ЗАДАНИЕ
Перепишите слово в слово отрывок из текста о романе «Доктор Живаго», начиная со слов «Обе эти книги» и заканчивая словами «к благодарности современникам.».

ИЗВЛЕЧЁННЫЙ ТЕКСТ
◆ ◆ ◆

Обе эти книги в конце концов вернулись на родину – примерно в одно и то же время, если не ошибаюсь, в 1989 году. Рассеченная надвое русская литература счастливо и мучительно срасталась, и запрещенные когда-то книги становились хирургическими нитками, сшивающими кровоточащие разрывы. Но когда разрывы срослись и настала пора «снять швы», эти нитки выдернули за ненужностью. А жаль. Есть распространенное мнение, что переломную роль в России сыграли книги Солженицына. Это правда, и памятник ему будет стоять на русской земле. Он когда-то выиграл свой бесстрашный поединок с государством, но сейчас его победа фатально превращается в поражение именно потому, что он слишком надеялся, будто эта победа даст ему лицензию на роль отца нации, народного проповедника, наставника правительства. Однако похоже, что его указующий перст надоедает не очень склонным к благодарности современникам.
Пастернак посмертно счастливее, чем живой Солженицын. Преимущество Пастернака в том, что он не добивался победы, не ставил на нее, не стремился к роли общественного ментора.
Гораздо выше поучительства он ставил растворение в жизни.
Жизнь ведь тоже только миг,
Только растворенье
Нас самих во всех других
Как бы им в даренье.
Ни коммунизму, ни антикоммунизму в конце концов не удалось превратить этот роман в яблоко раздора. Роман «Доктор Живаго» растворился в воздухе эпохи, так сблизив Запад и Россию, как не удалось никаким политикам, мерцая над Берлинской стеной, над железным занавесом серебряной ниточкой мелодии Лары – самой знаменитой мелодии XX века, которую самому Пастернаку не удалось услышать. В романе есть и слабости, но не забудем, что Пастернак-новеллист был молодым писателем. Однако те, кто относится к роману с оттенком высокомерной снисходительности, совершают ошибку, приятно льстящую их самолюбию. Я бы не назвал весь роман шедевром, но в нем, безусловно, есть страницы-шедевры. Вспомните хотя бы главу о мальчике на похоронах матери, смерть офицера, пристреленного потому, что он стал смешным, когда вскочил на бочку с пламенной речью, но не удержал равновесия, или Юрия Живаго, целящегося в обугленное дерево, чтобы не попадать в людей, и все-таки нечаянно их убивающего…
Но самое главное в романе не столь его сюжет, сколь его особая религиозность, обращенная к людям, а не к иконам. Лара становится Богом для Юрия, Юрий становится Богом для Лары.

◆ ◆ ◆

ИСХОДНЫЕ ДАННЫЕ
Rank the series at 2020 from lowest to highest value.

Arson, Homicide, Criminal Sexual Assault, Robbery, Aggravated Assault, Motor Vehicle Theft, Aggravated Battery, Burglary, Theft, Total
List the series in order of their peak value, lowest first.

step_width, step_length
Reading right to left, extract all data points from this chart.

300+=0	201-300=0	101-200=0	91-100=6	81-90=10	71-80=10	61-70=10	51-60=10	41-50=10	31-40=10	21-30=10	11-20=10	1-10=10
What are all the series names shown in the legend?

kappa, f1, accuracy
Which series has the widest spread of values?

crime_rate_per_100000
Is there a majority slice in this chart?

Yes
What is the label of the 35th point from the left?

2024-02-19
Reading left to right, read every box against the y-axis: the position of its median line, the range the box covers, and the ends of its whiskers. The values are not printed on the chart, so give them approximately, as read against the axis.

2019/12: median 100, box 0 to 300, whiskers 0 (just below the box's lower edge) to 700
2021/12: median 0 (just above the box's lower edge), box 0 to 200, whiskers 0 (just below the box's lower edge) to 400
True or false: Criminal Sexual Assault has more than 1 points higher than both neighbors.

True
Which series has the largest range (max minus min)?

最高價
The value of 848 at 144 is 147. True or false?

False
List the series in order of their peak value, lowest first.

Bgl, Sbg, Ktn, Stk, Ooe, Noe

◆ ◆ ◆

ВАШЕ РЕШЕНИЕ
Обе эти книги в конце концов вернулись на родину – примерно в одно и то же время, если не ошибаюсь, в 1989 году. Рассеченная надвое русская литература счастливо и мучительно срасталась, и запрещенные когда-то книги становились хирургическими нитками, сшивающими кровоточащие разрывы. Но когда разрывы срослись и настала пора «снять швы», эти нитки выдернули за ненужностью. А жаль. Есть распространенное мнение, что переломную роль в России сыграли книги Солженицына. Это правда, и памятник ему будет стоять на русской земле. Он когда-то выиграл свой бесстрашный поединок с государством, но сейчас его победа фатально превращается в поражение именно потому, что он слишком надеялся, будто эта победа даст ему лицензию на роль отца нации, народного проповедника, наставника правительства. Однако похоже, что его указующий перст надоедает не очень склонным к благодарности современникам.